He was portrayed by Wallace Langham, who also portrayed Clayface II in the animated series The Batman, Ocean Master in Batman: The Brave and the Bold, and Anarky in Beware the Batman.
Overview[]
Metcalf is a security guard at Hudson University who poses as the university's admissions director, Alden Kessler, to seduce women, manipulating them into believing that he can get their children into the university so they will sleep with him. Prior to that, he was a guard at a hospital and learned enough medical jargon to seduce women by pretending to be a neurosurgeon. He considers himself a "pickup artist" and plans to write a book teaching men how to trick women into sleeping with them.
"Imposter"[]
Metcalf meets suburban housewife Laura Collett while she is taking her son Justin on a tour of Hudson and introduces himself as Alden Kessler. They go out for coffee, and he promises to get Justin into the university; she then has sex with him to "seal the deal" and sends him a text message afterwards saying their encounter was the "best sex ever". When he responds citing incorrect statistics about Hudson, however, she gets suspicious and looks him up online, eventually discovering his real identity on Instagram. Furious and humiliated, she sends him another text message accusing him of raping her and attempts suicide by overdosing on anti-anxiety medication.

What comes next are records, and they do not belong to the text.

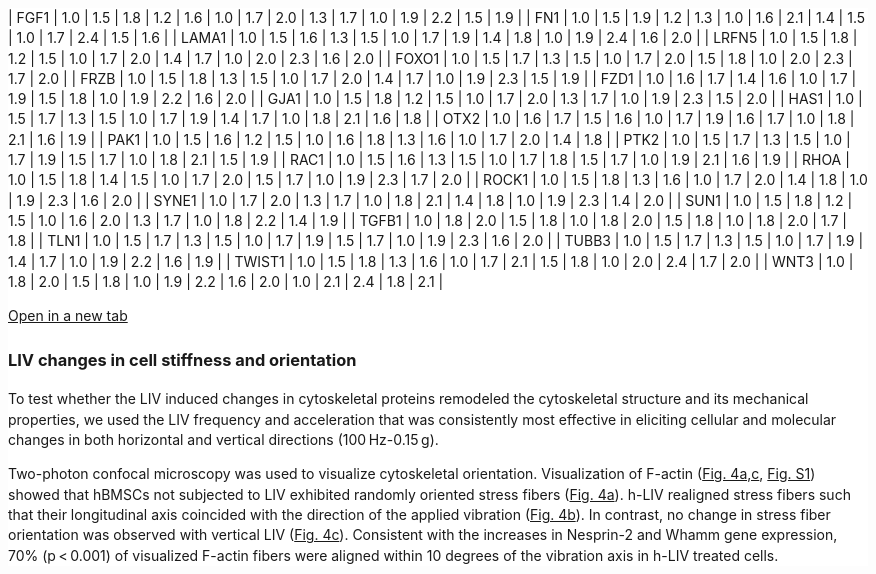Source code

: | FGF1 | 1.0 | 1.5 | 1.8 | 1.2 | 1.6 | 1.0 | 1.7 | 2.0 | 1.3 | 1.7 | 1.0 | 1.9 | 2.2 | 1.5 | 1.9 |
| FN1 | 1.0 | 1.5 | 1.9 | 1.2 | 1.3 | 1.0 | 1.6 | 2.1 | 1.4 | 1.5 | 1.0 | 1.7 | 2.4 | 1.5 | 1.6 |
| LAMA1 | 1.0 | 1.5 | 1.6 | 1.3 | 1.5 | 1.0 | 1.7 | 1.9 | 1.4 | 1.8 | 1.0 | 1.9 | 2.4 | 1.6 | 2.0 |
| LRFN5 | 1.0 | 1.5 | 1.8 | 1.2 | 1.5 | 1.0 | 1.7 | 2.0 | 1.4 | 1.7 | 1.0 | 2.0 | 2.3 | 1.6 | 2.0 |
| FOXO1 | 1.0 | 1.5 | 1.7 | 1.3 | 1.5 | 1.0 | 1.7 | 2.0 | 1.5 | 1.8 | 1.0 | 2.0 | 2.3 | 1.7 | 2.0 |
| FRZB | 1.0 | 1.5 | 1.8 | 1.3 | 1.5 | 1.0 | 1.7 | 2.0 | 1.4 | 1.7 | 1.0 | 1.9 | 2.3 | 1.5 | 1.9 |
| FZD1 | 1.0 | 1.6 | 1.7 | 1.4 | 1.6 | 1.0 | 1.7 | 1.9 | 1.5 | 1.8 | 1.0 | 1.9 | 2.2 | 1.6 | 2.0 |
| GJA1 | 1.0 | 1.5 | 1.8 | 1.2 | 1.5 | 1.0 | 1.7 | 2.0 | 1.3 | 1.7 | 1.0 | 1.9 | 2.3 | 1.5 | 2.0 |
| HAS1 | 1.0 | 1.5 | 1.7 | 1.3 | 1.5 | 1.0 | 1.7 | 1.9 | 1.4 | 1.7 | 1.0 | 1.8 | 2.1 | 1.6 | 1.8 |
| OTX2 | 1.0 | 1.6 | 1.7 | 1.5 | 1.6 | 1.0 | 1.7 | 1.9 | 1.6 | 1.7 | 1.0 | 1.8 | 2.1 | 1.6 | 1.9 |
| PAK1 | 1.0 | 1.5 | 1.6 | 1.2 | 1.5 | 1.0 | 1.6 | 1.8 | 1.3 | 1.6 | 1.0 | 1.7 | 2.0 | 1.4 | 1.8 |
| PTK2 | 1.0 | 1.5 | 1.7 | 1.3 | 1.5 | 1.0 | 1.7 | 1.9 | 1.5 | 1.7 | 1.0 | 1.8 | 2.1 | 1.5 | 1.9 |
| RAC1 | 1.0 | 1.5 | 1.6 | 1.3 | 1.5 | 1.0 | 1.7 | 1.8 | 1.5 | 1.7 | 1.0 | 1.9 | 2.1 | 1.6 | 1.9 |
| RHOA | 1.0 | 1.5 | 1.8 | 1.4 | 1.5 | 1.0 | 1.7 | 2.0 | 1.5 | 1.7 | 1.0 | 1.9 | 2.3 | 1.7 | 2.0 |
| ROCK1 | 1.0 | 1.5 | 1.8 | 1.3 | 1.6 | 1.0 | 1.7 | 2.0 | 1.4 | 1.8 | 1.0 | 1.9 | 2.3 | 1.6 | 2.0 |
| SYNE1 | 1.0 | 1.7 | 2.0 | 1.3 | 1.7 | 1.0 | 1.8 | 2.1 | 1.4 | 1.8 | 1.0 | 1.9 | 2.3 | 1.4 | 2.0 |
| SUN1 | 1.0 | 1.5 | 1.8 | 1.2 | 1.5 | 1.0 | 1.6 | 2.0 | 1.3 | 1.7 | 1.0 | 1.8 | 2.2 | 1.4 | 1.9 |
| TGFB1 | 1.0 | 1.8 | 2.0 | 1.5 | 1.8 | 1.0 | 1.8 | 2.0 | 1.5 | 1.8 | 1.0 | 1.8 | 2.0 | 1.7 | 1.8 |
| TLN1 | 1.0 | 1.5 | 1.7 | 1.3 | 1.5 | 1.0 | 1.7 | 1.9 | 1.5 | 1.7 | 1.0 | 1.9 | 2.3 | 1.6 | 2.0 |
| TUBB3 | 1.0 | 1.5 | 1.7 | 1.3 | 1.5 | 1.0 | 1.7 | 1.9 | 1.4 | 1.7 | 1.0 | 1.9 | 2.2 | 1.6 | 1.9 |
| TWIST1 | 1.0 | 1.5 | 1.8 | 1.3 | 1.6 | 1.0 | 1.7 | 2.1 | 1.5 | 1.8 | 1.0 | 2.0 | 2.4 | 1.7 | 2.0 |
| WNT3 | 1.0 | 1.8 | 2.0 | 1.5 | 1.8 | 1.0 | 1.9 | 2.2 | 1.6 | 2.0 | 1.0 | 2.1 | 2.4 | 1.8 | 2.1 |

[Open in a new tab](table/t3/)

### LIV changes in cell stiffness and orientation

To test whether the LIV induced changes in cytoskeletal proteins remodeled the cytoskeletal structure and its mechanical properties, we used the LIV frequency and acceleration that was consistently most effective in eliciting cellular and molecular changes in both horizontal and vertical directions (100 Hz-0.15 g).

Two-photon confocal microscopy was used to visualize cytoskeletal orientation. Visualization of F-actin ([Fig. 4a,c](#f4), [Fig. S1](#S1)) showed that hBMSCs not subjected to LIV exhibited randomly oriented stress fibers ([Fig. 4a](#f4)). h-LIV realigned stress fibers such that their longitudinal axis coincided with the direction of the applied vibration ([Fig. 4b](#f4)). In contrast, no change in stress fiber orientation was observed with vertical LIV ([Fig. 4c](#f4)). Consistent with the increases in Nesprin-2 and Whamm gene expression, 70% (p < 0.001) of visualized F-actin fibers were aligned within 10 degrees of the vibration axis in h-LIV treated cells.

Paramedics revive Laura and call the NYPD's Special Victims Unit after reading her text message to Metcalf. Laura tells Lieutenant Olivia Benson what Metcalf did to her, so Benson sends Detectives Amanda Rollins and Dominick Carisi, Jr. to Hudson to question him. Rollins and Carisi meet that the real Kessler, who looks nothing like the picture Laura supplied them of the man he slept with. They show the picture to the head of campus security, who identifies him as Metcalf, and they trace him to a hotel where he is trying to seduce his next target and bring him to the SVU station house for questioning.
While interrogating Metcalf, Carisi plays to his inflated ego by pretending to be impressed by his "seduction techniques". Metcalf brags about his prowess, even revealing a few of his favorite tricks, but he ultimately leaves after Carisi admits that he is not under arrest. Benson talks to Assistant District Attorney Rafael Barba, who says that he might be able to prosecute Metcalf for "rape by deception". She then sends Rollins and Carisi to arrest him after he victimizes another woman.
Barba charges Metcalf with several counts of sexual assault, but Judge Al Bertuccio is skeptical because there is no law specifically forbidding lying in order to have sex. Laura agrees to testify against Metcalf, whom she blames for destroying her family; Justin refuses to speak to her, while her husband has filed for divorce.
During the trial, Metcalf's attorney, Nikki Staines, calls Gary Bell, the doorman at the hotel where Laura and Metcalf had sex, who testifies that he had seen them together several times and overheard her calling him by his real name. The SVU team investigates this claim and discovers that Metcalf and Bell went to high school together, and that Metcalf allowed Bell to secretly record his trysts. After Barba threatens him with perjury charges, Bell recants his testimony.
During her closing arguments, Staines argues that Metcalf's behavior, while morally reprehensible, is not illegal. Bertuccio agrees and advises Barba to let Metcalf plead guilty to second-degree criminal impersonation, a misdemeanor charge; he then implicitly threatens to overturn the verdict if the jury finds Metcalf guilty. Barba reluctantly agrees, and Metcalf is spared prison. Shortly afterward, Justin commits suicide, unable to bear the shame and embarrassment brought on by the trial.